In 1982, the family established the Aldo Leopold Foundation of Baraboo, Wisconsin, whose mission is "to foster the land ethic through the legacy of Aldo Leopold." The foundation owns and manages the original Aldo Leopold Shack and Farm and more than 300 surrounding acres. It is headquartered at the Leopold Center, where it conducts annual educational and land stewardship programs, providing interpretive resources and tours to thousands of students and visitors. 

Aldo Leopold in NM

The Aldo Leopold Wilderness Research Institute at the University of Montana, Missoula was established by the USFS in 1993. It is the only research group by the United States that is dedicated to the developments and the disseminations required to improve the management of wildernesses, parks and similarly protected areas.
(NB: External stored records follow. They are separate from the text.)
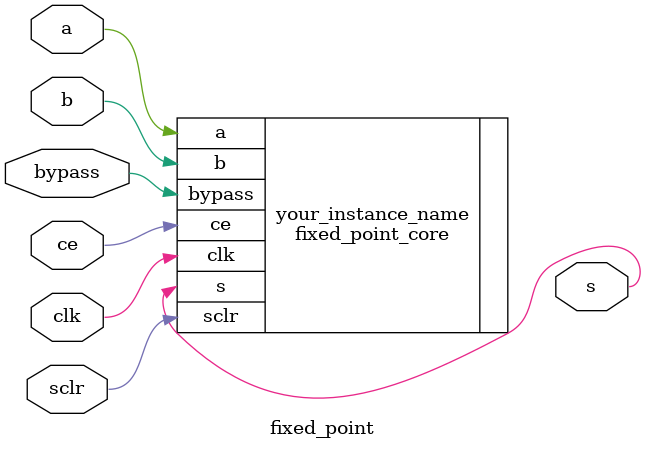
<source format=v>
`timescale 1ns / 1ps
module fixed_point( clk, ce, sclr, bypass, a, b, s
    );
	 
	 input clk;
	 input ce;
	 input sclr;
	 input bypass;
	 input a ;
	 input b ;
	 output s;

fixed_point_core your_instance_name (
  .clk(clk), // input clk
  .ce(ce), // input ce
  .sclr(sclr), // input sclr
  .bypass(bypass), // input bypass
  .a(a), // input [15 : 0] a
  .b(b), // input [15 : 0] b
  .s(s) // output [15 : 0] s
);

endmodule

</source>
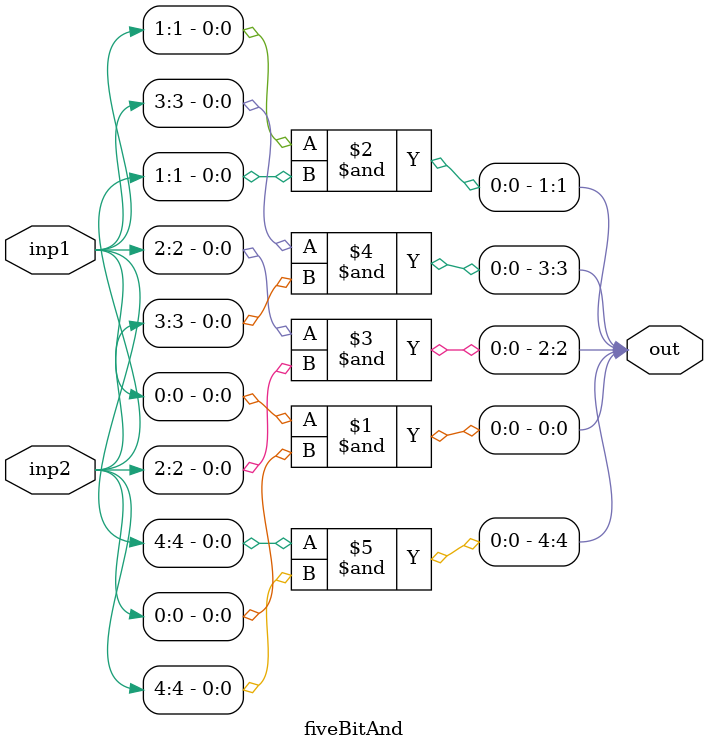
<source format=v>
module fiveBitAnd(out, inp1, inp2);
	// Input - Output declaration
	input [4:0]inp1, inp2;
	output [4:0]out;
	
	
	// Operation for 5-bit and gate
	// Using five 1-bit and gates to create 5-bit and gate
	and g1(out[0], inp1[0], inp2[0]);
	and g2(out[1], inp1[1], inp2[1]);
	and g3(out[2], inp1[2], inp2[2]);
	and g4(out[3], inp1[3], inp2[3]);
	and g5(out[4], inp1[4], inp2[4]);
endmodule
</source>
Intellectually, Leopold closed the book on the Armageddon-scale wildlife slaughter of Manifest Destiny, of the unbridled destruction of wildlife habitat by the Industrial Revolution, with simple, signature prose:

“In short, a land ethic changes the role of Homo sapiens from conqueror of the land-community to plain member and citizen of it. It implies respect for his fellow-members, and also respect for the community as such.”

In the photos:

Leopold combining business and waterfowling pleasure near the Bosque Sandbar of the flooding Rio Grande in New Mexico. His meticulous observations were scientifically legered, regularly including the weights of collected samples like these woodcocks, on their way from a jeweler’s scale to a hot skillet. His ultimate appreciation for the respite found in his small slice of the Wisconsin sandhills seems to have exceeded all of the places that he traveled to, and lived among, including the monumental Gila Wilderness.